**Required work**
Rewrite every one of the records below, replacing "Status code management" with "HTTP status handling" wherever it occurs and leaving everything else unchanged.

**Saved entries**
· · · · · · ·

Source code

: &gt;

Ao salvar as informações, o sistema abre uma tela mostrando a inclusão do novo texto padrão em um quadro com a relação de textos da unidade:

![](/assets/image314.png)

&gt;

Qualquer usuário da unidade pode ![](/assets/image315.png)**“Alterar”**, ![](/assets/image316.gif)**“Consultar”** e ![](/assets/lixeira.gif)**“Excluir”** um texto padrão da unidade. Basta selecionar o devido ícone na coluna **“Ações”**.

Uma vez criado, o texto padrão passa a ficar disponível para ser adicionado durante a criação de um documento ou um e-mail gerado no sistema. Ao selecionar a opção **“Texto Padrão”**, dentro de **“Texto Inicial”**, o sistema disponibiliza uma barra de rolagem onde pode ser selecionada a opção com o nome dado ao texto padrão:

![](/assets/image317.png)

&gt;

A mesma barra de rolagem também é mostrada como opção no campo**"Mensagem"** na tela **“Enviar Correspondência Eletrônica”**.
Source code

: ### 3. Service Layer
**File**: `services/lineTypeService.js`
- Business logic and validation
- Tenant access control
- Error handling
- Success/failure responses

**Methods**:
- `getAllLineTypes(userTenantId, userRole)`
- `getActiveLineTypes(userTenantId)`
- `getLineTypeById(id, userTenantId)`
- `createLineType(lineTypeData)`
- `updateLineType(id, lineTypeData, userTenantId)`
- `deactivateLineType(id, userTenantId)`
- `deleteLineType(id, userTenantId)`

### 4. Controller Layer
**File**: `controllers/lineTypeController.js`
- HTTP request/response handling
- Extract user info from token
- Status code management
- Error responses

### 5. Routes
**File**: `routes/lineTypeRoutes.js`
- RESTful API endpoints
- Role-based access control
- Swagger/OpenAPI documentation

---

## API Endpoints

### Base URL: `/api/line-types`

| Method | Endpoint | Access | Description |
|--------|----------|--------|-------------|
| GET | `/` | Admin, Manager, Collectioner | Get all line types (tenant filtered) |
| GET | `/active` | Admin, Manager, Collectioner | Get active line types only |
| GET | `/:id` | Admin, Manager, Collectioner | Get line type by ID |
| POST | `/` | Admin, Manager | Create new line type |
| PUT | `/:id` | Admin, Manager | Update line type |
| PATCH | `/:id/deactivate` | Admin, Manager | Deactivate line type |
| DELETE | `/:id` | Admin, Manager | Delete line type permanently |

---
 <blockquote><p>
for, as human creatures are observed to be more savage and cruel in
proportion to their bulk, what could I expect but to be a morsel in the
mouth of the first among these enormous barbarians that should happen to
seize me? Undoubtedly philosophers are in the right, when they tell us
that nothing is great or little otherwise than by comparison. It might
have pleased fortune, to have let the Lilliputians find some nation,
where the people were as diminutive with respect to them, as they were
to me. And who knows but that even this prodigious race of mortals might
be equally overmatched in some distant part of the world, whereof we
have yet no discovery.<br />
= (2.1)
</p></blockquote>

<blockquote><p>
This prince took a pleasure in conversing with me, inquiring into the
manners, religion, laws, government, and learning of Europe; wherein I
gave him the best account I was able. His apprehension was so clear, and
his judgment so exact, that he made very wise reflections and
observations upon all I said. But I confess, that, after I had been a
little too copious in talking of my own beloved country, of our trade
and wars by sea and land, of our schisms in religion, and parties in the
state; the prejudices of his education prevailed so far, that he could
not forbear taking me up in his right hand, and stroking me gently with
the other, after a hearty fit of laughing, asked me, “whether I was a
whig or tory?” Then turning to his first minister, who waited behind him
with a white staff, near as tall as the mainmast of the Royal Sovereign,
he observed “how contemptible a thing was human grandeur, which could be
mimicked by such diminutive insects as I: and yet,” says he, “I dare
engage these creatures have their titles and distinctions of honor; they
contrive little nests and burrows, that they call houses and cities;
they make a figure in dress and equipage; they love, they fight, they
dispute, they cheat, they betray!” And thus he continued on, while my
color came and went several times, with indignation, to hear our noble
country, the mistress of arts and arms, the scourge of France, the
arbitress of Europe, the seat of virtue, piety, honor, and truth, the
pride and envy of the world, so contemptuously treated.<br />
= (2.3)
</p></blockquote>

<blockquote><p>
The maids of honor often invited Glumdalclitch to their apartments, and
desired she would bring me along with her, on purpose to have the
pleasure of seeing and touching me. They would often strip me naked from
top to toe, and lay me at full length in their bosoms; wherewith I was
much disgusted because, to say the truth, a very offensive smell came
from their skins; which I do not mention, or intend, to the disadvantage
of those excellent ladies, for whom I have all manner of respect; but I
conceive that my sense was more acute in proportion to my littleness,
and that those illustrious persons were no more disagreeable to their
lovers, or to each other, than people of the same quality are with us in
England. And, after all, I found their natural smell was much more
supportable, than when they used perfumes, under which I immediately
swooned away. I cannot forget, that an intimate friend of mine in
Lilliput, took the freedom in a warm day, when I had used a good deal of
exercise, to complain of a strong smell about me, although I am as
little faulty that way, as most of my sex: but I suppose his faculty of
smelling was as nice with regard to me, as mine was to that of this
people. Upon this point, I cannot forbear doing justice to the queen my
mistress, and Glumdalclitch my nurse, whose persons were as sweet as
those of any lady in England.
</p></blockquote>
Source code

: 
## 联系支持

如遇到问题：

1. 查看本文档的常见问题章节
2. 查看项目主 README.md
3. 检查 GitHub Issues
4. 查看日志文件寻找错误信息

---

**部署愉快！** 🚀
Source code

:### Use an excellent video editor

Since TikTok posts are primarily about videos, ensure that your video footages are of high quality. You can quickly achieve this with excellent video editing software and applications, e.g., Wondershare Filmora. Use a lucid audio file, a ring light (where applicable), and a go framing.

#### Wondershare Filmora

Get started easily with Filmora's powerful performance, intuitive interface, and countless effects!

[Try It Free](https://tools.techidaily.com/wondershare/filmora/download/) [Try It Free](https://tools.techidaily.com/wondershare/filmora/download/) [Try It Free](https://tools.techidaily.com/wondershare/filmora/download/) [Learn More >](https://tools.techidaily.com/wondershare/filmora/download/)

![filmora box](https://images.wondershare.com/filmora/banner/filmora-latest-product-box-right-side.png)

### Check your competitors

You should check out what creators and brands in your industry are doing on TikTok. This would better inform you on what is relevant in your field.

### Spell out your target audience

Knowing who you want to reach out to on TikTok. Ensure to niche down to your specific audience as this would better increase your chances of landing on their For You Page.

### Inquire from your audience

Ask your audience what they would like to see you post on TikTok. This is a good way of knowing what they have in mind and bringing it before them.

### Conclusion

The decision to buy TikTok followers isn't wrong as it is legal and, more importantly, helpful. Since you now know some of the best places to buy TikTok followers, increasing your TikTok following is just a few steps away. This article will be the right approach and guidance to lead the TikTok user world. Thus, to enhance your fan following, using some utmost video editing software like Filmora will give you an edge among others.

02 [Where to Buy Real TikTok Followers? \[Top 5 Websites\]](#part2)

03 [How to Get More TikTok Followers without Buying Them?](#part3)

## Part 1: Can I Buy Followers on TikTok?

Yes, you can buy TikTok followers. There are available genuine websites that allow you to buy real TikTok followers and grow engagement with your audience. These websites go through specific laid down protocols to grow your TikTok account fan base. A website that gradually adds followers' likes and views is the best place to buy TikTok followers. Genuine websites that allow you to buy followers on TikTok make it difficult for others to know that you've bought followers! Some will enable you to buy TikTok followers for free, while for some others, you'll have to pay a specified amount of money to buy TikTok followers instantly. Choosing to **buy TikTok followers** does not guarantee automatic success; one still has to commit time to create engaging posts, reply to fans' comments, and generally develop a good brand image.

· · · · · · ·

**Written response**
Source code

: &gt;

Ao salvar as informações, o sistema abre uma tela mostrando a inclusão do novo texto padrão em um quadro com a relação de textos da unidade:

![](/assets/image314.png)

&gt;

Qualquer usuário da unidade pode ![](/assets/image315.png)**“Alterar”**, ![](/assets/image316.gif)**“Consultar”** e ![](/assets/lixeira.gif)**“Excluir”** um texto padrão da unidade. Basta selecionar o devido ícone na coluna **“Ações”**.

Uma vez criado, o texto padrão passa a ficar disponível para ser adicionado durante a criação de um documento ou um e-mail gerado no sistema. Ao selecionar a opção **“Texto Padrão”**, dentro de **“Texto Inicial”**, o sistema disponibiliza uma barra de rolagem onde pode ser selecionada a opção com o nome dado ao texto padrão:

![](/assets/image317.png)

&gt;

A mesma barra de rolagem também é mostrada como opção no campo**"Mensagem"** na tela **“Enviar Correspondência Eletrônica”**.
Source code

: ### 3. Service Layer
**File**: `services/lineTypeService.js`
- Business logic and validation
- Tenant access control
- Error handling
- Success/failure responses

**Methods**:
- `getAllLineTypes(userTenantId, userRole)`
- `getActiveLineTypes(userTenantId)`
- `getLineTypeById(id, userTenantId)`
- `createLineType(lineTypeData)`
- `updateLineType(id, lineTypeData, userTenantId)`
- `deactivateLineType(id, userTenantId)`
- `deleteLineType(id, userTenantId)`

### 4. Controller Layer
**File**: `controllers/lineTypeController.js`
- HTTP request/response handling
- Extract user info from token
- HTTP status handling
- Error responses

### 5. Routes
**File**: `routes/lineTypeRoutes.js`
- RESTful API endpoints
- Role-based access control
- Swagger/OpenAPI documentation

---

## API Endpoints

### Base URL: `/api/line-types`

| Method | Endpoint | Access | Description |
|--------|----------|--------|-------------|
| GET | `/` | Admin, Manager, Collectioner | Get all line types (tenant filtered) |
| GET | `/active` | Admin, Manager, Collectioner | Get active line types only |
| GET | `/:id` | Admin, Manager, Collectioner | Get line type by ID |
| POST | `/` | Admin, Manager | Create new line type |
| PUT | `/:id` | Admin, Manager | Update line type |
| PATCH | `/:id/deactivate` | Admin, Manager | Deactivate line type |
| DELETE | `/:id` | Admin, Manager | Delete line type permanently |

---
 <blockquote><p>
for, as human creatures are observed to be more savage and cruel in
proportion to their bulk, what could I expect but to be a morsel in the
mouth of the first among these enormous barbarians that should happen to
seize me? Undoubtedly philosophers are in the right, when they tell us
that nothing is great or little otherwise than by comparison. It might
have pleased fortune, to have let the Lilliputians find some nation,
where the people were as diminutive with respect to them, as they were
to me. And who knows but that even this prodigious race of mortals might
be equally overmatched in some distant part of the world, whereof we
have yet no discovery.<br />
= (2.1)
</p></blockquote>

<blockquote><p>
This prince took a pleasure in conversing with me, inquiring into the
manners, religion, laws, government, and learning of Europe; wherein I
gave him the best account I was able. His apprehension was so clear, and
his judgment so exact, that he made very wise reflections and
observations upon all I said. But I confess, that, after I had been a
little too copious in talking of my own beloved country, of our trade
and wars by sea and land, of our schisms in religion, and parties in the
state; the prejudices of his education prevailed so far, that he could
not forbear taking me up in his right hand, and stroking me gently with
the other, after a hearty fit of laughing, asked me, “whether I was a
whig or tory?” Then turning to his first minister, who waited behind him
with a white staff, near as tall as the mainmast of the Royal Sovereign,
he observed “how contemptible a thing was human grandeur, which could be
mimicked by such diminutive insects as I: and yet,” says he, “I dare
engage these creatures have their titles and distinctions of honor; they
contrive little nests and burrows, that they call houses and cities;
they make a figure in dress and equipage; they love, they fight, they
dispute, they cheat, they betray!” And thus he continued on, while my
color came and went several times, with indignation, to hear our noble
country, the mistress of arts and arms, the scourge of France, the
arbitress of Europe, the seat of virtue, piety, honor, and truth, the
pride and envy of the world, so contemptuously treated.<br />
= (2.3)
</p></blockquote>

<blockquote><p>
The maids of honor often invited Glumdalclitch to their apartments, and
desired she would bring me along with her, on purpose to have the
pleasure of seeing and touching me. They would often strip me naked from
top to toe, and lay me at full length in their bosoms; wherewith I was
much disgusted because, to say the truth, a very offensive smell came
from their skins; which I do not mention, or intend, to the disadvantage
of those excellent ladies, for whom I have all manner of respect; but I
conceive that my sense was more acute in proportion to my littleness,
and that those illustrious persons were no more disagreeable to their
lovers, or to each other, than people of the same quality are with us in
England. And, after all, I found their natural smell was much more
supportable, than when they used perfumes, under which I immediately
swooned away. I cannot forget, that an intimate friend of mine in
Lilliput, took the freedom in a warm day, when I had used a good deal of
exercise, to complain of a strong smell about me, although I am as
little faulty that way, as most of my sex: but I suppose his faculty of
smelling was as nice with regard to me, as mine was to that of this
people. Upon this point, I cannot forbear doing justice to the queen my
mistress, and Glumdalclitch my nurse, whose persons were as sweet as
those of any lady in England.
</p></blockquote>
Source code

: 
## 联系支持

如遇到问题：

1. 查看本文档的常见问题章节
2. 查看项目主 README.md
3. 检查 GitHub Issues
4. 查看日志文件寻找错误信息

---

**部署愉快！** 🚀
Source code

:### Use an excellent video editor

Since TikTok posts are primarily about videos, ensure that your video footages are of high quality. You can quickly achieve this with excellent video editing software and applications, e.g., Wondershare Filmora. Use a lucid audio file, a ring light (where applicable), and a go framing.

#### Wondershare Filmora

Get started easily with Filmora's powerful performance, intuitive interface, and countless effects!

[Try It Free](https://tools.techidaily.com/wondershare/filmora/download/) [Try It Free](https://tools.techidaily.com/wondershare/filmora/download/) [Try It Free](https://tools.techidaily.com/wondershare/filmora/download/) [Learn More >](https://tools.techidaily.com/wondershare/filmora/download/)

![filmora box](https://images.wondershare.com/filmora/banner/filmora-latest-product-box-right-side.png)

### Check your competitors

You should check out what creators and brands in your industry are doing on TikTok. This would better inform you on what is relevant in your field.

### Spell out your target audience

Knowing who you want to reach out to on TikTok. Ensure to niche down to your specific audience as this would better increase your chances of landing on their For You Page.

### Inquire from your audience

Ask your audience what they would like to see you post on TikTok. This is a good way of knowing what they have in mind and bringing it before them.

### Conclusion

The decision to buy TikTok followers isn't wrong as it is legal and, more importantly, helpful. Since you now know some of the best places to buy TikTok followers, increasing your TikTok following is just a few steps away. This article will be the right approach and guidance to lead the TikTok user world. Thus, to enhance your fan following, using some utmost video editing software like Filmora will give you an edge among others.

02 [Where to Buy Real TikTok Followers? \[Top 5 Websites\]](#part2)

03 [How to Get More TikTok Followers without Buying Them?](#part3)

## Part 1: Can I Buy Followers on TikTok?

Yes, you can buy TikTok followers. There are available genuine websites that allow you to buy real TikTok followers and grow engagement with your audience. These websites go through specific laid down protocols to grow your TikTok account fan base. A website that gradually adds followers' likes and views is the best place to buy TikTok followers. Genuine websites that allow you to buy followers on TikTok make it difficult for others to know that you've bought followers! Some will enable you to buy TikTok followers for free, while for some others, you'll have to pay a specified amount of money to buy TikTok followers instantly. Choosing to **buy TikTok followers** does not guarantee automatic success; one still has to commit time to create engaging posts, reply to fans' comments, and generally develop a good brand image.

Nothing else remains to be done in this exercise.